Kurz und suchtgefährdend
Auch Kurzvideos sollen die exzessive Nutzung verstärken. Das sieht auch Montag so: „Eine Hypothese lautet, dass kurze Videos die Gehirne der Nutzenden alle paar Sekunden durch neuartige Reize stimulieren. Wenn das aktuelle Video nicht interessant oder nicht lustig ist, entsteht zudem die Erwartungshaltung, dass das nächste womöglich besser ist.“ Trotzdem komme es auch darauf an, ob man die Plattform eher aktiv oder passiv nutzen würde. Bei aktiver Nutzung kann die Belohnung die Form von Views, Likes und Kommentaren annehmen.
Tiktok versucht nun über Tiktok Lite mit einem ähnlichen Belohnungssystem passive Nutzung, wie das Schauen von Videos, mehr zu belohnen. Die erhaltenen Münzen soll man dann sogar gegen Amazon-Gutscheine eintauschen können. Wegen der „Gefahr schwerer Schäden für die psychische Gesundheit der Nutzenden“ leitet die EU gerade ein Verfahren gegen die Plattform ein.
Der verdammte Algorithmus
Die Algorithmen der Plattformen sind wohl das wichtigste Element, damit User:innen endlos schnelle Videos schauen. Schon die schier unendliche Menge an Inhalten, die sogenanntes Doomscrolling ermöglichen, lassen Menschen Video nach Video schauen. Der wohl wichtigste Part ist allerdings die „Für dich“-Seite, die es sowohl bei Tiktok, Instagram und Youtube gibt. Hier werden dir Inhalte im Feed angezeigt, die basierend auf deiner vergangenen Nutzung laut Algorithmus für dich interessant sein könnten. Neben Videos, die dich thematisch interessieren, zeigt die Plattform auch virale Videos und größere Trends. Die Unternehmen halten sich über die genauen Funktionsweisen ihrer Algorithmen bedeckt. Die Mechanik hinter Tiktoks „Für dich“-Seite ist genauso ein Geheimnis, wie das originale Coca-Cola-Rezept. Laut der ITAA setze die Plattform jedoch besonders auf „zufällige Belohnungen und endlose kurze Videoinhalte, um die Social-Media-Nutzer wie bei einem Spielautomaten zu fesseln“.

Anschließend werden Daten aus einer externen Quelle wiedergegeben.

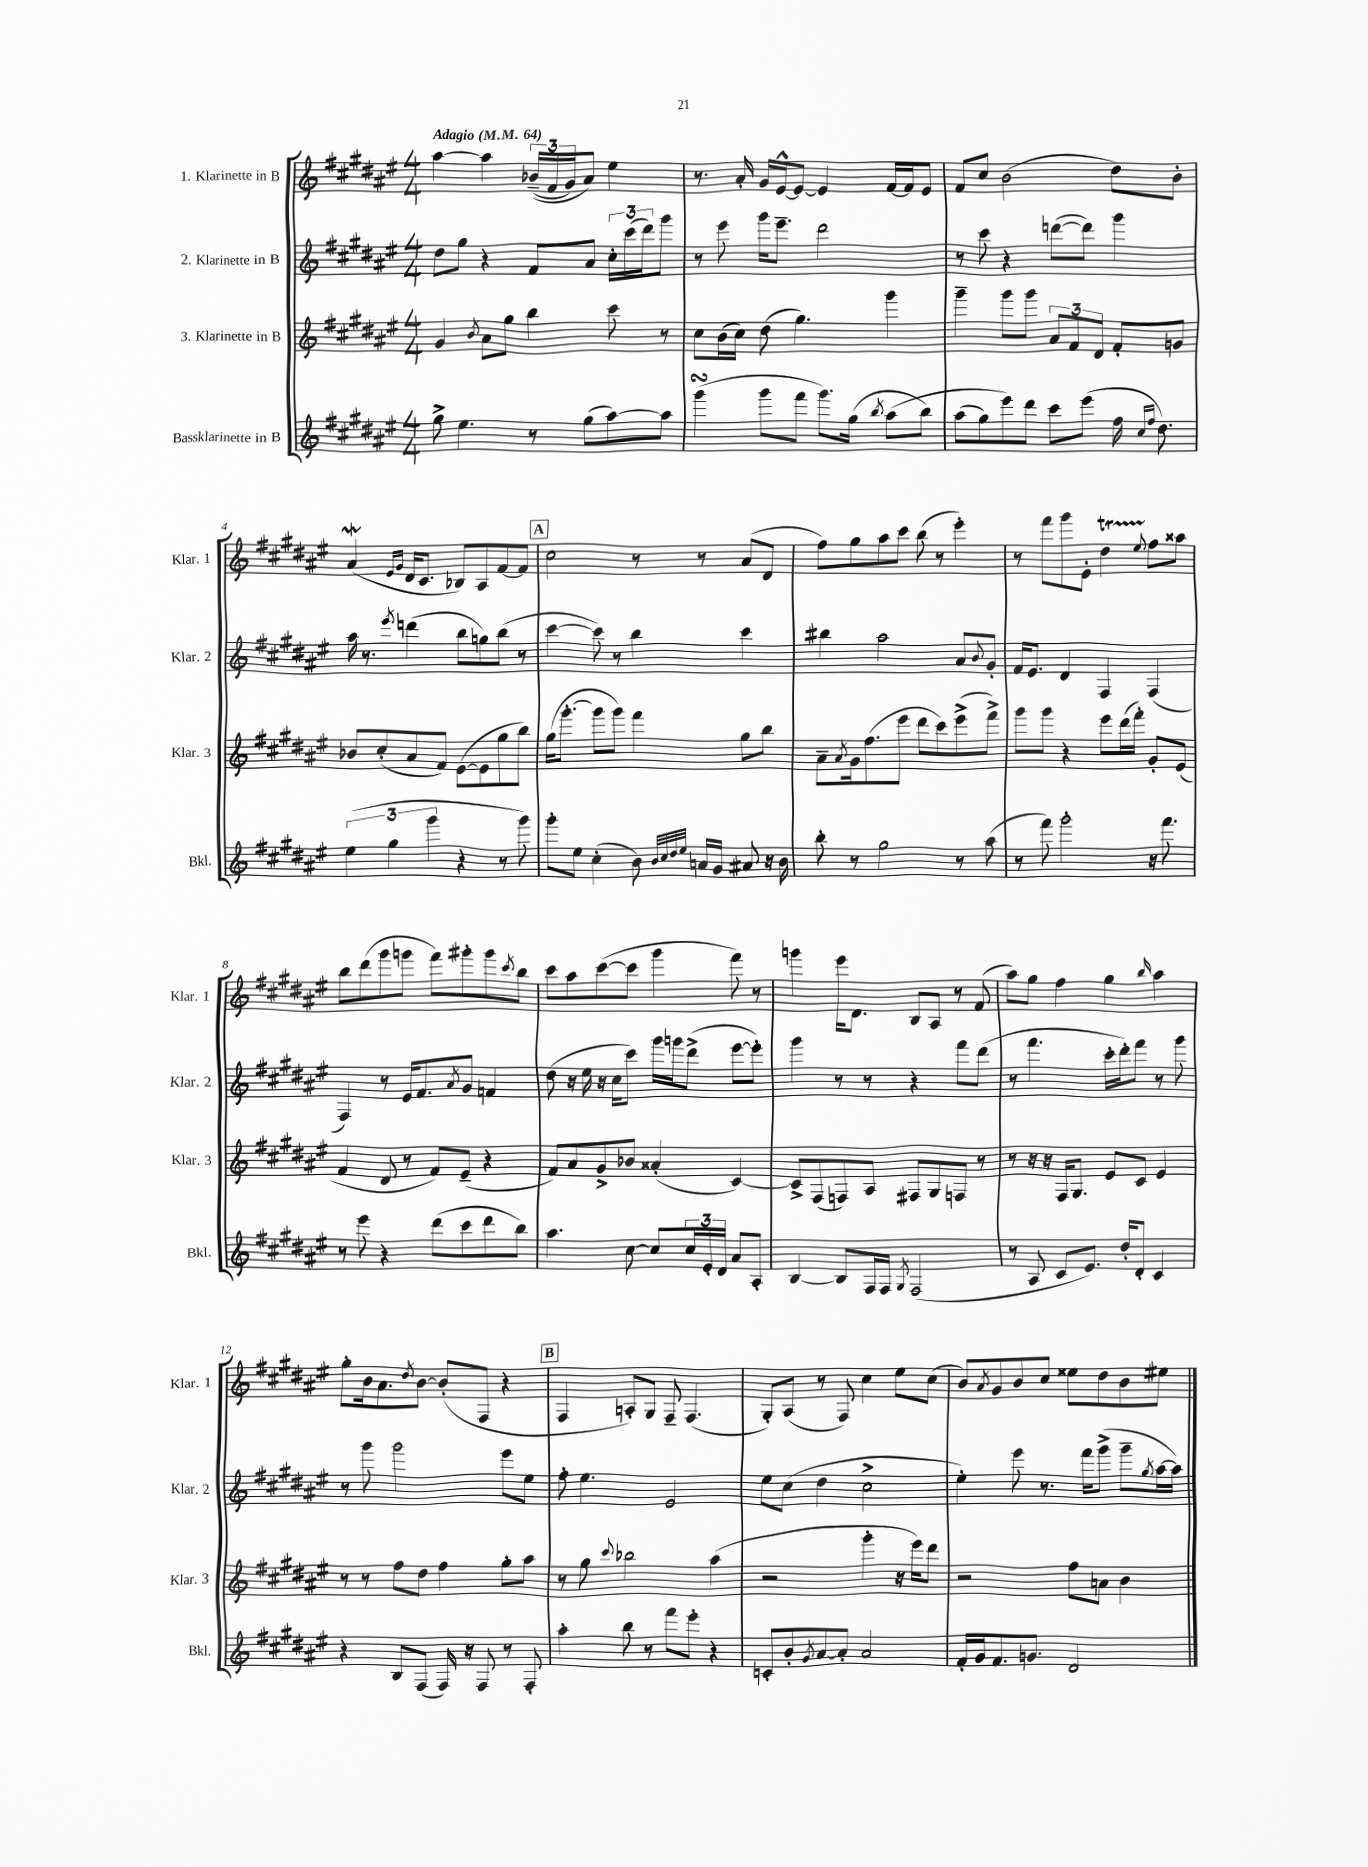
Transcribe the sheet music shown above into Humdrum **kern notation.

**kern	**kern	**kern	**kern
*staff4	*staff3	*staff2	*staff1
*clefG2	*clefG2	*clefG2	*clefG2
*k[f#c#g#d#a#e#]	*k[f#c#g#d#a#e#]	*k[f#c#g#d#a#e#]	*k[f#c#g#d#a#e#]
*M4/4	*M4/4	*M4/4	*M4/4
*MM64	*MM64	*MM64	*MM64
8gg#^\	4g#/	8dd#\L	[4aa#\
4.ee#\	.	8gg#\J	.
.	8qb/	.	.
.	8a#\L	4r	4aa#\]
.	8gg#\J	.	.
8r	4bb\	8f#/L	&((24b-~/LL
.	.	.	24f#/
.	.	.	24g#/J)
(8gg#\L	.	8a#/J	8a#/J&)
[8aa#\)	8ccc#\	24cc#'\LL	4ee#\
.	.	(24ccc#\	.
.	.	24ddd#\J)	.
8aa#\]J	8r	8ggg#\J	.
=	=	=	=
(4ggg#\	8cc#\L	8r	8.r
.	(16b\L	8eee#\	.
.	16cc#\JJ)	.	16a#'/
8ggg#\L	(8dd#\	16ggg#\LK	16g#/LL
.	.	8.eee#~\J	[16e#^^/J
8fff#\J	4.gg#\)	.	8e#/_J
8.ggg#\L)	.	2ddd#\	4e#/]
(16gg#\Jk	.	.	.
8qbb/	.	.	.
&(8aa#\L	4ggg#\	.	[16f#/LL
.	.	.	16f#/]J
8bb\J)	.	.	8e#/J
=	=	=	=
(8aa#\L	4ggg#~\	8r	8f#/L
8gg#\)	.	8ccc#\	8cc#/J
8eee#\&)	8ggg#\L	4r	(2b\
8ddd#\J	8ggg#\J	.	.
8ccc#\L	12a#/L	([8ddd\L	.
.	12f#/	.	.
(8eee#\J	.	8ddd\]J)	.
.	12d#/J	.	.
16ff#\	8f#'/L	4ggg#\	8dd#\L)
16qqcc#/LL	.	.	.
16qqff#/JJ	.	.	.
8.dd#\)	.	.	.
.	8g/J	.	8b'\J
=	=	=	=
(6ee#\	8b-/L	16aa#\	(4a#/
.	.	8.r	.
.	(8cc#'/	.	.
6gg#\	.	.	.
.	.	.	16qqe#/LL
.	.	8qeee#/	16qqg#/JJ
.	8a#/	(4ddd\	16d#/LK
.	.	.	8.c#/J
6ggg#\	.	.	.
.	8f#/J)	.	.
4r	([8e#\L	8bb\L	8B-/L)
.	8e#\]	8gg\)	8A#/
8r	8gg#\	(8bb\J	[8f#/
8ggg#\)	8bb\J)	8r	8f#/]J
=	=	=	=
8ggg#'\L	(16gg#\LK	[4ccc#\	2cc#\
.	[8.ggg#'\J	.	.
8ee#\J	.	.	.
(4cc#'\	8ggg#\]L	8ccc#\])	.
.	8ggg#\J)	8r	.
8b\)	4fff#\	4bb\	8r
32qqb/LLL	.	.	.
32qqcc#/	.	.	.
32qqdd#/	.	.	.
32qqee#/JJJ	.	.	.
16a/LL	.	.	8r
16g#/JJ	.	.	.
8a#/	8gg#\L	4ccc#\	(8a#/L
16r	8bb\J	.	8d#/J
16b\	.	.	.
=	=	=	=
8bb'\	8a#~\L	4bb#\	8ff#\L)
.	8qa#/	.	.
8r	16g#\k	.	8gg#\
.	(8.ff#\	.	.
2gg#\	.	2aa#\	8aa#\
.	8eee#\J	.	8ccc#\J
.	8ddd#\L	.	(8bb\
.	8ccc#\)	.	8r
8r	(8eee#^\	8a#/L	4eee#'\)
.	.	8qqb/	.
(8aa#\	8fff#^\J)	8g#'/J	.
=	=	=	=
8r	8ggg#\L	16f#/LK	8r
.	.	8.e#/J	.
8fff#\)	8ggg#\J	.	8fff#\L
2ggg#'\	4r	4d#/	8ggg#\
.	.	.	8e#'\J
.	8eee#\L	4F#/	4dd#\
.	(16ddd#\L	.	.
.	16fff#'\JJ)	.	.
.	.	.	8qqee#/
16r	8g#'/L	(4F#/	8ff#\L
8.fff#\	.	.	.
.	(8e#/J	.	8aa##\J
=	=	=	=
8r	4f#/	4F#/)	8bb\L
8eee#\	.	.	(8ddd#\
4r	8d#/	8r	8ggg#\
.	8r	16e#/LK	8ggg\J
.	.	8.f#/	.
(8ddd#\L	8f#/L)	.	8fff#\L)
.	.	8qa#/	.
8ccc#\	(8e#~/J	8g#/J	8ggg#'\
8ddd#\	4r	4f/	8ggg#\
.	.	.	8qccc#/
8bb\J)	.	.	8bb\J
=	=	=	=
4.aa#\	8f#/L)	(8dd#\	8ccc#\L
.	8a#/	16r	8aa#\
.	.	16ee#\	.
.	8g#^/	16r	([8ccc#\
.	.	16cc#\LK	.
[8cc#\	8b-/J	8ccc#\J)	8ccc#\]J
8cc#/]L	(4a##'/	16ggg#\LL	4ggg#\
.	.	16ggg\J	.
24cc#/L	.	(8ddd#^\J	.
24e#'/	.	.	.
24d#/JJ	.	.	.
8a#/L	[4c#/)	[8eee#\L	8fff#\)
8A#'/J	.	8eee#'\]J)	8r
=	=	=	=
[4B/	8c#^/]L	4ggg#\	4ggg\
.	(8F#/	.	.
8B/]L	8F/)	8r	16eee#\LK
.	.	.	8.d#\J
16F#/L	8A#/J	8r	.
16F#/JJ	.	.	.
8qG#/	.	.	.
(2F#/	8F#/L	4r	8B/L
.	8G#/	.	8A#/J
.	8F/J	8fff#\L	8r
.	8r	(8ddd#\J	(8f#/
=	=	=	=
8r	8r	8r	8aa#\L)
8A#/	16r	4.fff#\	8gg#\J
.	16r	.	.
8c#/L	16F#/LK	.	4ff#\
.	8.G#/J	.	.
8.e#/J)	.	.	.
.	8e#/L	16ccc#'\LL	4gg#\
16dd#'/LK	.	16ddd#'\J)	.
8d#'/J	8c#/J	8fff#\J	.
.	.	.	16qqbb/
4c#/	4e#/	8r	4aa#\
.	.	8ggg#\	.
=	=	=	=
4r	8r	8r	8gg#'\L
.	8r	8ggg#\	16b\k
.	.	.	8.a#\
8B/L	8ff#\L	2ggg#\	.
.	.	.	8qdd#/
(8F#/J	8dd#\J	.	[8b\J
16F#/)	4ff#\	.	(8b'/]L
16r	.	.	.
8F#/	.	.	8F#/J
8r	8gg#'\L	8eee#\L	4r
8F#'/	8aa#\J	8ee#\J	.
=	=	=	=
4aa#'\	8r	8ff#'\	4F#/
.	8gg#\	4.ee#\	.
.	8qqccc#/	.	.
8bb\	2bb-\	.	8A'/L)
8r	.	.	8G#/J
8fff#\L	.	2e#/	8F#~/
8eee#'\J	.	.	(4.F#/
4r	(4aa#\	.	.
=	=	=	=
8c'/L	2r	8ee#\L	8G#'/L)
8b'/	.	(8cc#\J	(8A#/J
8qg#/	.	.	.
[8a#/	.	4dd#\	8r
8a#'/]J	.	.	8F#/)
2a#/	4ggg#'\	2cc#^\	4cc#\
.	16r	.	8ee#\L
.	16eee#\LK)	.	.
.	8ddd#\J	.	(8cc#\J
=	=	=	=
16f#'/LL	2r	4ee#'\)	8b/L)
16g#/J	.	.	.
.	.	.	8qa#/
8.f#/	.	.	8g#/
.	.	8eee#\	8b/
8.g/J	.	.	.
.	.	8.r	8cc#/J
2d#/	8ff#\L	.	8ee##\L
.	.	16fff#\LK	.
.	8a\J	(8ggg#^\J	8dd#\
.	4b\	8ggg#~\L	8b\
.	.	8qgg#/	.
.	.	[16aa#\L	8ee#\J
.	.	16aa#\]JJ)	.
==	==	==	==
*-	*-	*-	*-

Genau dieses Geheimnis macht es Montag schwer, die Suchtgefahr der einzelnen Plattformen genauer zu untersuchen. „Es ist grundsätzlich sehr schwer, einzelne Design-Elemente – wie das Zeigen kurzer Videos – von Social-Media-Plattformen zu untersuchen. Besonders weil auch die API häufig geschlossen sind“, sagt er. Dennoch sei es nicht der Algorithmus allein, der zur Sucht führen würde. Laut Montag dürfen auch soziodemografische Faktoren und Persönlichkeitseigenschaften nicht ignoriert werden. Wichtig sei auch, mit welchen Motiven man die Plattform nutze. Die ITAA beschreibt, dass exzessive Nutzung von Tiktok häufig als Vermeidungsstrategie genutzt wird. Doch wie können Nutzer:innen sich vor Sucht schützen?
So schützt du dich
Um seine Tiktok-Nutzung zu reduzieren, empfiehlt Montag, die Social-Media-Apps vom Smartphone zu löschen und sie nur zu Hause am stationären Computer zu nutzen. So würde man aufhören, bei jeder Gelegenheit auf die App zuzugreifen. Außerdem empfiehlt Montag das Tragen einer Armbanduhr. Dadurch müsse man nicht immer aufs Smartphone schauen und werde dadurch nicht durch Benachrichtigungen abgelenkt.
Solltest du es nicht schaffen, deine Nutzung zu reduzieren, könnte es helfen, darüber nachzudenken, wann du ans Smartphone gehst. So kannst du mehr über deine Nutzungsmotive herausfinden. Schränkt dich deine Social-Media-Nutzung trotz aller Maßnahmen immer noch ein, kann eine Therapie helfen.
Nicht deine Schuld
Die alleinige Verantwortung an exzessiver Social-Media-Nutzung haben Nutzende nicht. Auch Montag sieht die Unternehmen in der Verantwortung für das Verhalten der Einzelnen: „Zu sagen, wie sich Nutzende verhalten sollten, führt dazu, die Industrie aus dem Blick zu verlieren.“
In seinem Buch Du gehörst uns! diskutiert der Psychologe Alternativen zu den aktuellen Geschäftsmodellen der Plattformen. Er vertritt die Meinung, dass wir für ein gesundes Social Media, das nur bedingt mit den aktuellen Plattformen vergleichbar wäre, mit Geld bezahlen würden. Dadurch hätte die Industrie kein Interesse daran, die Onlinezeiten der Nutzenden zu verlängern.